From the records below, please print only the lines from the one containing "C10-18 Triglycerides*Cosmos/EcoCert" through the one containing "Voedingswaarde per 100 gr./ml.", both included. Skip the pictures.

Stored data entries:
- Opening Delimiter -
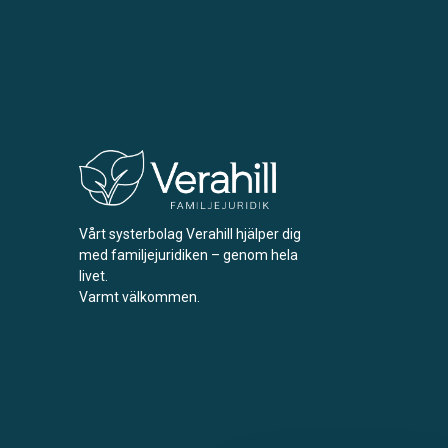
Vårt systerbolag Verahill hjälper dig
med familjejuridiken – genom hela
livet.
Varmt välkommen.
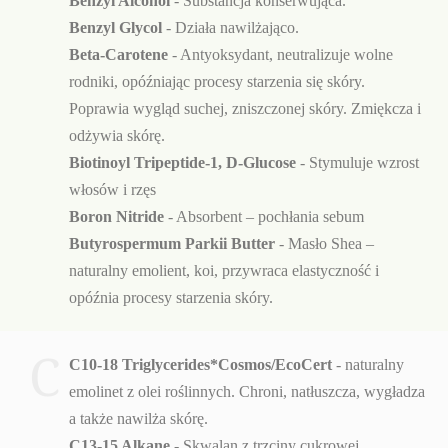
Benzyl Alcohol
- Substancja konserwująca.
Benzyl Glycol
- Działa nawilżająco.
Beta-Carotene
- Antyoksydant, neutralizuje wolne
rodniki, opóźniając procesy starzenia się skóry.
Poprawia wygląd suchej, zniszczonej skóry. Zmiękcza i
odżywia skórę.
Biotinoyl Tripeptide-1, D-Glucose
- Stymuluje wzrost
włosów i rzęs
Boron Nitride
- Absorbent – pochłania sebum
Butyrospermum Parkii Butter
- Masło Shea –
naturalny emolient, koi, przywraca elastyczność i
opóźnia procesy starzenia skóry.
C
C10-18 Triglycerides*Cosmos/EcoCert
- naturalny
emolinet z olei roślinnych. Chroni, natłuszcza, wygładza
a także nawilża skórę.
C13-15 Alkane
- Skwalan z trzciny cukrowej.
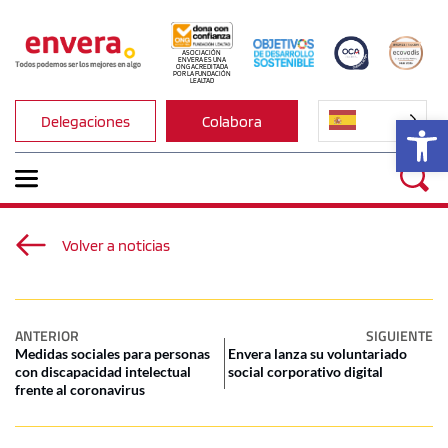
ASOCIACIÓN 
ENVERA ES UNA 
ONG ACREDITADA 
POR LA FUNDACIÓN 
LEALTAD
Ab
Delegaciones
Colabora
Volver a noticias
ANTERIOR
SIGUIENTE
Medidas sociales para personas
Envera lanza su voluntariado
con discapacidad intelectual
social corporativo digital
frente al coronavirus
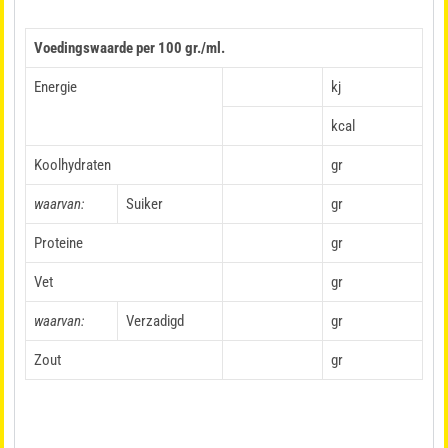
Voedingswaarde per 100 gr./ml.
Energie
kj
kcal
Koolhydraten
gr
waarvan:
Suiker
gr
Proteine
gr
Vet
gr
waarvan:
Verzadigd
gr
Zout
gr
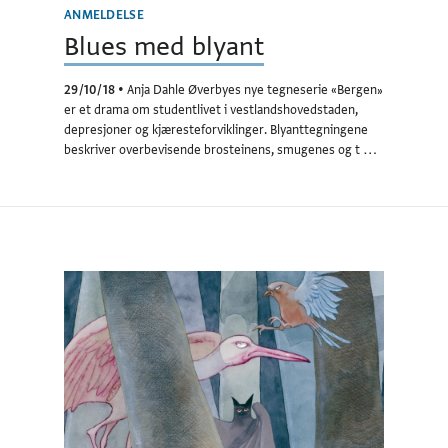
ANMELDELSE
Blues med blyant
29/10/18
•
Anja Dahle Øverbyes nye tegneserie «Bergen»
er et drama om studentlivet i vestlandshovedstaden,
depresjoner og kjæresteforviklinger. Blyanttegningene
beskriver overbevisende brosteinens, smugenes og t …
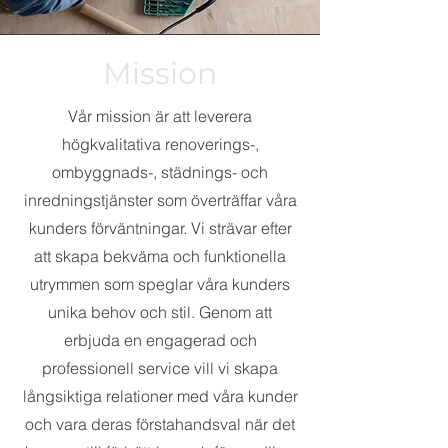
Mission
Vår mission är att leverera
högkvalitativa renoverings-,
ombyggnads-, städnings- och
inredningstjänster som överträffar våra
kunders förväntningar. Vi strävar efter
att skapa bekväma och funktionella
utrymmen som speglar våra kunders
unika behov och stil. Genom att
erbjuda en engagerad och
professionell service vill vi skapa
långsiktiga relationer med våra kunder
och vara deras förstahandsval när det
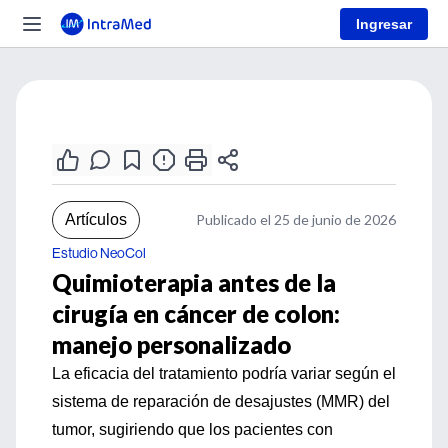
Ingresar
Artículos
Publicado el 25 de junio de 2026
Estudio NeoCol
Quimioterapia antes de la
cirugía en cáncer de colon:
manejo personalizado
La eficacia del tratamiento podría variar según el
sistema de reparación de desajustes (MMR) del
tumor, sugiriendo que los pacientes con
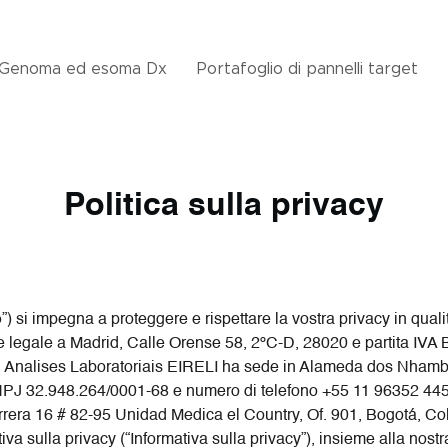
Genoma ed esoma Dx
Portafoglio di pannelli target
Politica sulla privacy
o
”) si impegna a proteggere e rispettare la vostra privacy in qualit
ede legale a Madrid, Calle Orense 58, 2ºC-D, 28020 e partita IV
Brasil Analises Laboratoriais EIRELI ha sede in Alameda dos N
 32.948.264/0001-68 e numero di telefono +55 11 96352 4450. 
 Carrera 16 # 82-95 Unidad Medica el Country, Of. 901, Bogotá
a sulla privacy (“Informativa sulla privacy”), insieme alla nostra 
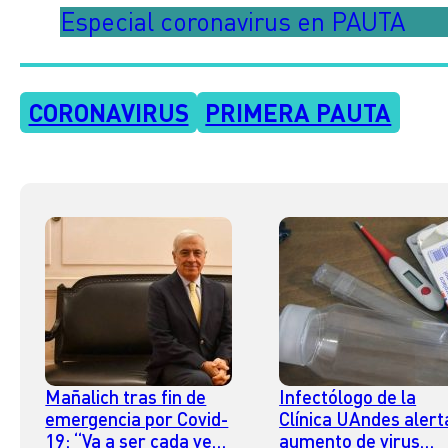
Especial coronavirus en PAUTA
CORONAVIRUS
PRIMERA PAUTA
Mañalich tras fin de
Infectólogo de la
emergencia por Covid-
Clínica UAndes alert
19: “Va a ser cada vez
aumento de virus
- Closing Delimiter -
Result of this task:
C10-18 Triglycerides*Cosmos/EcoCert
- naturalny
emolinet z olei roślinnych. Chroni, natłuszcza, wygładza
a także nawilża skórę.
C13-15 Alkane
- Skwalan z trzciny cukrowej.
ASOCIACIÓN 
ENVERA ES UNA 
ONG ACREDITADA 
POR LA FUNDACIÓN 
LEALTAD
Ab
Delegaciones
Colabora
Volver a noticias
ANTERIOR
SIGUIENTE
Medidas sociales para personas
Envera lanza su voluntariado
con discapacidad intelectual
social corporativo digital
frente al coronavirus
Voedingswaarde per 100 gr./ml.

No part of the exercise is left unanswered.